Rights league looks for more media responsibility

By  Terry O’Neill, Canadian Catholic News
  • April 8, 2022

VANCOUVER -- The executive director of the Catholic Civil Rights League is urging media to be responsibile in its reporting in the wake of the historic meetings at the Vatican between Pope Francis and representatives of Canada’s First Nations.

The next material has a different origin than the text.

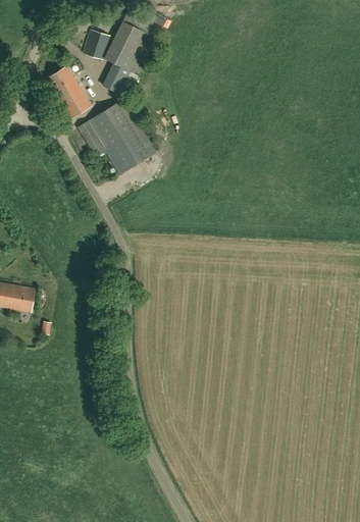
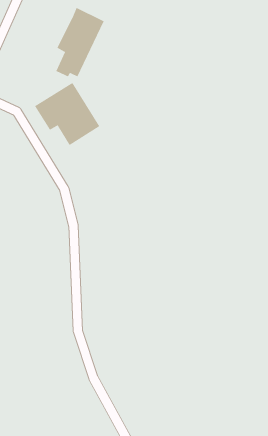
building: [82,31,109,59] -> none
building: [45,65,90,118] -> none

Christian Elia noted that anti-Catholic hate speech, vandalism and arson erupted throughout the country last summer, especially in B.C. and the Maritimes, after sensational and inaccurate news coverage surrounding the release of information about unmarked graves at the old Kamloops Residential School.

It is critical, therefore, that the mainstream media report the results of the Indigenous meetings without bias, he said.

But given the anti-Catholic tone he has seen in news coverage leading up to the Vatican meetings, Elia isn’t optimistic. “I heard some good, old-fashioned, general run-of-the-mill, anti-Catholic statements in the media in the last couple of weeks,” including “some political commentary that has kind of made me wince.”

The Catholic Civil Rights League launched a nationwide database last November to keep track of attacks on church property and personnel. It identified 153 incidents since 2010 and has since added three more. Twenty-five incidents involved arson, and a further 50 described property damage and graffiti.

In B.C., several individuals were charged following church attacks last summer.

Kathleen Panek pleaded guilty in October to two counts of arson in connection with the July 2021 destruction of St. George’s Coptic Orthodox Church in Surrey. She was to be sentenced April 8.

Suspects in another church attack also pleaded guilty to charges of mischief under $5,000 after smearing orange paint on the front of St. Jude’s Parish church in Vancouver last Canada Day.

Zoe Luba received a conditional discharge and 12 months probation on Dec. 7 and was ordered to pay a $100 victim-fine surcharge. Her sister, Emily Luba, also received a discharge conditional upon her completing 12 months’ probation. She was also ordered to pay a victim fine surcharge of $750, stay away from the parish property, write a letter of apology to the pastor and congregation, and complete 40 hours of community work service.

Statistics Canada reported March 17 that police-reported hate crimes rose 37 per cent from 2019 to 2020, to a total of 2,669 incidents. Crimes motivated by hatred of religion decreased by 16 per cent to 515. Those targeting Jews accounted for most, rising to 321 incidents from 306 in 2019. Anti-Muslim crime dropped (82 incidents compared with 182 the year before) as did anti-Catholic hate crime (42 compared with 51).

Elia said the league’s database clearly shows a large increase in anti-Catholic hate crimes throughout the summer of 2021.

Statistics Canada cited the effects of the COVID pandemic for the overall rise in hate crimes. That trend was also cited by the B.C. Human Rights Commission when it announced last August that it would hold an official inquiry into “the disturbing surge of hate [during] the pandemic.” The commission said in a February news release that it had received online submissions from more than 1,700 persons who said they had either witnessed or directly experienced a hate incident during the pandemic. The window for public input closed March 6.

Elia said Catholics have a civic responsibility to ensure authorities know of church attacks, even if it’s as minor as graffiti. “If incidents aren’t reported and if the perpetrators of incidents aren’t sought after by local authorities, we cannot take any (action),” he said.